Il biologo ed attivista per i diritti umani, Oleg Orlov, è stato condannato a 30 mesi di carcere dalla corte d’appello russa, la quale avrebbe confermato la sentenza di un altro tribunale. La magistratura russa si è ormai trasformata in un kraken dai mille tentacoli, anche in considerazione della repressione condotta contro tutte le figure di spicco che hanno ancora il coraggio di opporsi a Vladimir Putin ed al suo regno del terrore.
Sulla piazza rossa ormai manca soltanto l’ingresso delle ghigliottine: chissà se gli oligarchi moscoviti abbiano in mente di voler introdurre un mixology sanguinario a metà tra il direttorio francese e le purghe sovietiche nello stile di Berija ed Ezov. Oleg Orlov è “soltanto” l’ennesimo pezzo di un puzzle aberrante, ogni suo singolo singolo tassello rappresenta una vita umana che subisce l’ingiusta incarcerazione per aver parlato contro il governo: altro che democrazia, a Putin non piacciono le espressioni contrastanti, su questo c’è ben poco da dire e lo dimostrano i fatti.
Sarebbe assurdo pensare che dietro la mano dell’ingiustizia, non sia intervento il Palazzo moscovita del potere, perché per imprigionare un uomo come Oleg Orlov, noto al mondo come protettore dei diritti umani di base, non si può che essere “potenti” in un determinato territorio.
Da poco anche il mandato di cattura nei confronti di Yulia Navalnaya, insomma questi hanno deciso di andare fino in fondo. Una domanda però sorge naturalmente spontanea: dopo aver incarcerato tutti i Premi Nobel per la pace, gli intellettuali e gli attivisti di vario genere, come faranno con il resto della popolazione? Perché la pazienza di quest’ultima ha un limite ben preciso e sarà veramente molto difficile che Putin riesca ad arrestarli tutti fino a riempire tutte le carceri: gli spazi non sono infiniti e neppure gli Imperi.
Per gestire approfonditamente le proprie azioni bisogna esserne consci dei propri limiti, ma il Governo russo si comporta come se avesse un mandato divino a cui appellarsi per compiere nefandezze di questo genere. Non serve un esperto in materie giuridiche per sapere che tutti questi processi sono in realtà una farsa per mettere a tacere o impaurire sostanzialmente tutte quelle istanze che nel tempo ardirebbero ad un’accentuata contrapposizione. Altro che giustizialismo, qua siamo ai livelli di “Sorvegliare e punire” (vedi Michel Foucalt) indiscriminatamente e senza esitazioni di alcun genere.
Se non altro, persone come Orlov e molti altri che sarebbe difficile elencare – visto che sono una marea – sapranno in cuor loro di aver vissuto la propria vita da uomini liberi e da veri oppositori: certo sarebbe impensabile immaginare che queste persone non abbiano paura per quanto sta accadendo a loro e a tutti coloro che i civili ucraini che soffrono per l’invasione in corso. Tuttavia è necessario precisare che senza alcuna esposizione, specialmente in tempi duri come questi, non si può ottenere neanche un briciolo di verità.
A tutti gli uomini e le donne libere che attualmente si trovano nelle carceri russe, non si può che augurare una scarcerazione immediata, va il pensiero di una scarcerazione immediata, perché il valore della parola ma soprattutto del confronto politico, non deve spegnersi in nessun modo sotto la nube oscura dell’inibizione.

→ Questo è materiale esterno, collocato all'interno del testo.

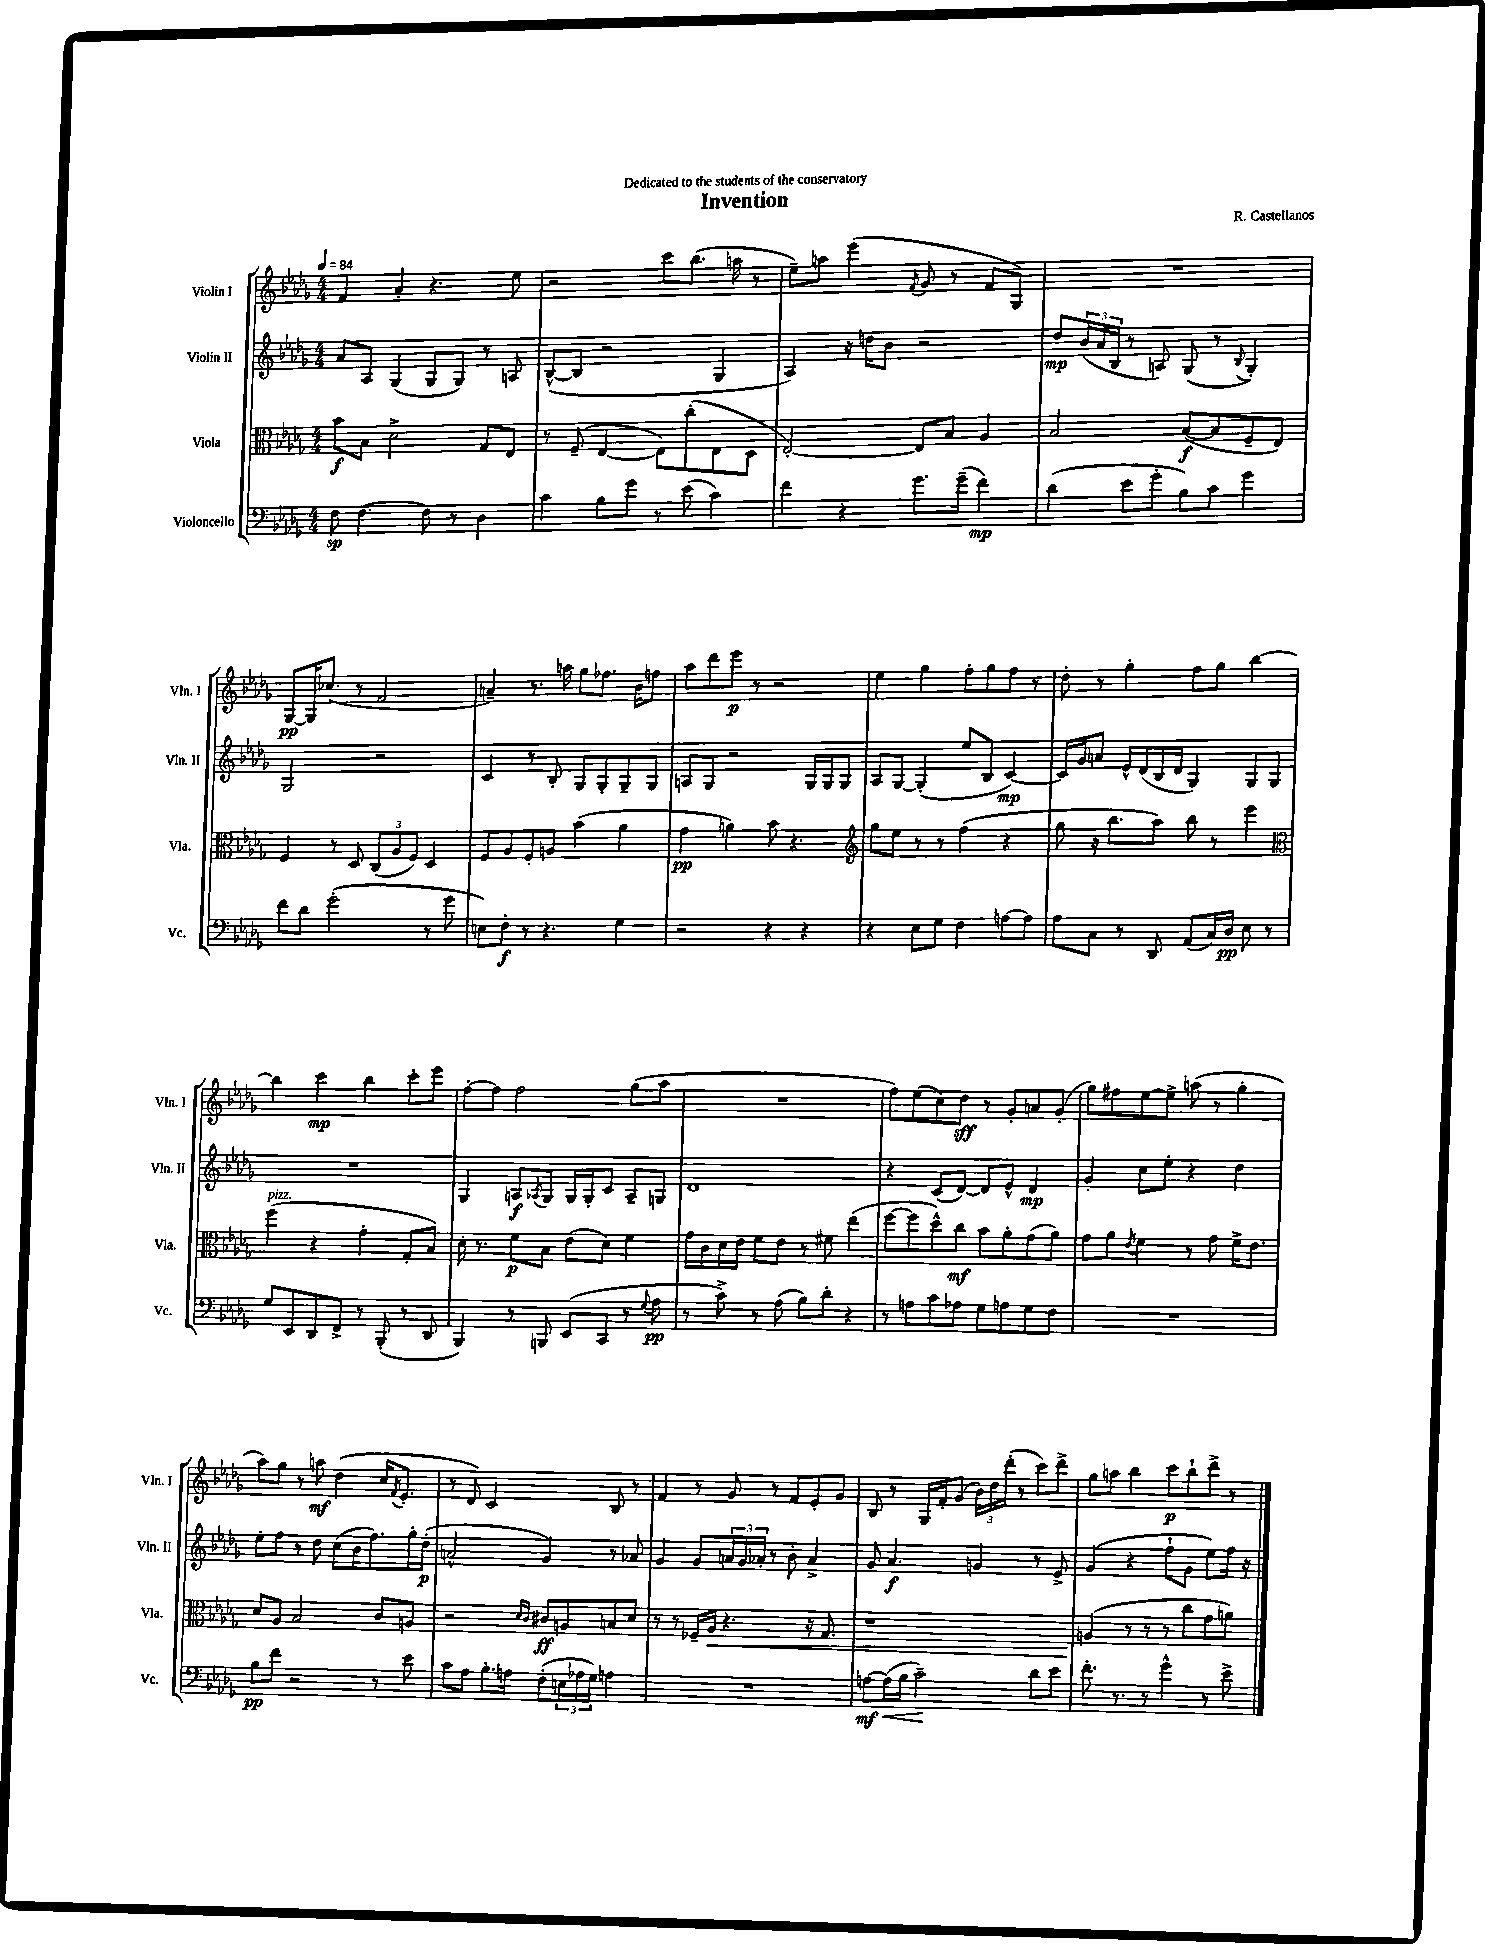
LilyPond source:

\header { title = "Invention" composer = "R. Castellanos" dedication = "Dedicated to the students of the conservatory" }
<<
\new StaffGroup <<
\new Staff = "s0" \with { instrumentName = "Violin I" shortInstrumentName = "Vln. I" } {
    \clef treble \key des \major \numericTimeSignature \time 4/4 \tempo 4 = 84
    f'4 aes'4-. r4. ees''8 |
    r2 c'''8 bes''8.( a''16 r8 |
    ees''8--) a''8 ees'''4( \acciaccatura { f'8 } ges'8 r8 f'8 ges8) |
    R1 |
    ges8~\pp ges16 ces''8.( r8 f'2 |
    a'4--) r8. a''16 ges''8 fes''8. bes'16 f''8 |
    aes''8 des'''8 ees'''8\p r8 r2 |
    ees''4 ges''4 f''8-. ges''8 f''8 r8 |
    des''8-. r8 ges''4-. f''8 ges''8 bes''4~ |
    bes''4 c'''4\mp bes''4 c'''8-. ees'''8 |
    f''8~-. f''8 f''2 ges''8( aes''8 |
    R1 |
    f''8) ees''8( c''8) des''8\sff r8 ges'8-. a'8 ges'8-.( |
    ges''8) fis''8 ees''8~ ees''8-> a''8( r8 ges''4-. |
    aes''8) ges''8 r8 a''8\mf des''4( c''16 \acciaccatura { f'8 } ees'8.-. |
    r8 des'8) c'2 bes8 r8 |
    f'4 r8 ges'8 r8 f'8 ees'8-. ges'8 |
    bes8 r8 ges16 f'16-. ges'8( \tuplet 3/2 { bes'16) des''16 des'''16-.( } r8 c'''8) des'''8-> |
    ges''8 a''8 bes''4 c'''8\p bes''8-! des'''8-> r8 \bar "|." |
}
\new Staff = "s1" \with { instrumentName = "Violin II" shortInstrumentName = "Vln. II" } {
    \clef treble \key des \major \numericTimeSignature \time 4/4
    aes'8 aes8 ges4( ges8 ges8) r8 a8 |
    bes8~-^( bes8 r2 ges4 |
    aes4) r16 d''16 bes'8 r2 |
    des''8\mp \tuplet 3/2 { bes'16( aes'16 bes16 } r8 a8) ges8( r8 \appoggiatura { bes8 } ges4-.) |
    ges2 r2 |
    c'4 r8 bes8-. ges8 ges8-. ges8-- ges8 |
    a8 ges8 r2 ges16 ges16 ges8 |
    aes8 ges8~ ges4-.( ees''8 bes8 c'4~\mp) |
    c'16 ges'16 a'8 ees'16-^ des'16( bes16 des'16 ges4) ges8 ges8 |
    R1 |
    ges4 a8\f \acciaccatura { aes8 } ges8 ges16 ges16-. c'8 aes8-- g8 |
    des'1 |
    r4 c'8( des'8~) des'8 ees'8-^ des'4\mp |
    ges'4-. c''8 ees''8-. r4 des''4 |
    ees''8-. f''8 r8 des''8 c''8( bes'16 f''8.) ges''16-. des''16-.\p( |
    a'2-^ ges'4) r8 aes'8 |
    ges'4 ges'8 \tuplet 3/2 { a'16 ges'16 aes'16-. } r8 bes'8-. aes'4-> |
    ges'8 aes'4.\f g'4 r8 ees'8-> |
    ges'4( r4 f''8-! ges'8 ees''8) f''16 r16 \bar "|." |
}
\new Staff = "s2" \with { instrumentName = "Viola" shortInstrumentName = "Vla." } {
    \clef alto \key des \major \numericTimeSignature \time 4/4
    bes'8\f bes8 des'2-> ges8 ees8 |
    r8 f8--( ees4~ ees8) c''8-.( ees8 des8 |
    ees2~-.) ees8 bes8 aes4 |
    bes2 bes8~\f( bes8 f8-- ees8) |
    f4 r8 des8 \tuplet 3/2 { c8( aes8 f8) } des4 |
    f8 aes8 f8-. a8 bes'4( aes'4 |
    ges'4\pp a'4) bes'8 r4. |
    \clef treble ges''8 ees''8 r8 r8 f''4( r4 |
    ges''8 r16 bes''8. aes''8) bes''8 r8 ees'''4 |
    \clef alto f''4^\markup { \italic "pizz." }( r4 ges'4-. ges8-. bes8) |
    des'16-. r8. f'8\p bes8 ees'8( des'8) f'4 |
    ges'16 c'16 des'16 ees'16 f'8 ees'8 r8 fis'8 ees''4( |
    f''8~ f''8 des''8-^) c''8\mf bes'8 aes'8-. ges'8( aes'8) |
    ges'8 aes'8 \acciaccatura { ees'8 } f'4 r8 ges'8 f'16-> ees'8. |
    des'8 aes8 bes2 c'8 a8 |
    r2 \grace { des'16 c'16 } cis'8\ff a8 b8 des'8 |
    r8 r8 fes16-- aes16\< r4. r16 ges8. |
    r1 |
    a4\!( r8 r8 r8 c''8 ges'8 a'8) \bar "|." |
}
\new Staff = "s3" \with { instrumentName = "Violoncello" shortInstrumentName = "Vc." } {
    \clef bass \key des \major \numericTimeSignature \time 4/4
    f8\sp f4.~ f8 r8 des4 |
    c'4 bes8 ges'8 r8 ees'8( c'4) |
    f'4 r4 ges'8. ges'16--( f'4\mp) |
    des'4( ees'8 ges'8-. bes8) c'8 ges'4 |
    f'8 des'8 ges'2-.( r8 ges'8 |
    e8) f8-.\f r8 r4. ges4 |
    r2 r4 r4 |
    r4 ees8 ges8 f4 a8~ a8 |
    aes8 c8 r8 des,8 aes,8( c16) des16\pp ees8 r8 |
    ges8 ees,8 des,8 f,8-> r8 bes,,8-.( r8 des,8 |
    bes,,4) r8 b,,8 ees,8( c,8 r8 \appoggiatura { ges8 } aes8\pp |
    r8 c'8->) r8 aes8( bes8) des'8-. r4 |
    r8 a8 c'8 aes8 ges8 a8 ges8 f8 |
    R1 |
    bes8\pp f'8 r2 r8 ees'8 |
    c'8 aes8 bes8.-. a16 f8-.( \tuplet 3/2 { e16 aes16 ges16) } a4 |
    R1 |
    a8~\mf a16\<( bes16 c'2--\!) des'8 ees'8 |
    f'8.-. r8. r8 ges'4-^ r8 ees'8-> \bar "|." |
}
>>
>>
\layout { \context { \Score \remove "Bar_number_engraver" } }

Di certo non si esaurirà mai l’inchiostro di chi, a priori, continuerà a raccontare la storia dei perseguitati politici in Russia, per mostrare al mondo come funzionano davvero certe realtà all’insegna del soffocamento mediatico e della manipolazione propagandistica.
Ad Oleg Orlov, che all’età di 71 anni ha sfidato i giudicanti, dimostrando che la lotta contro i dogmi post-comunisti non è ancora terminata del tutto, per un futuro libero dalla falce rossa.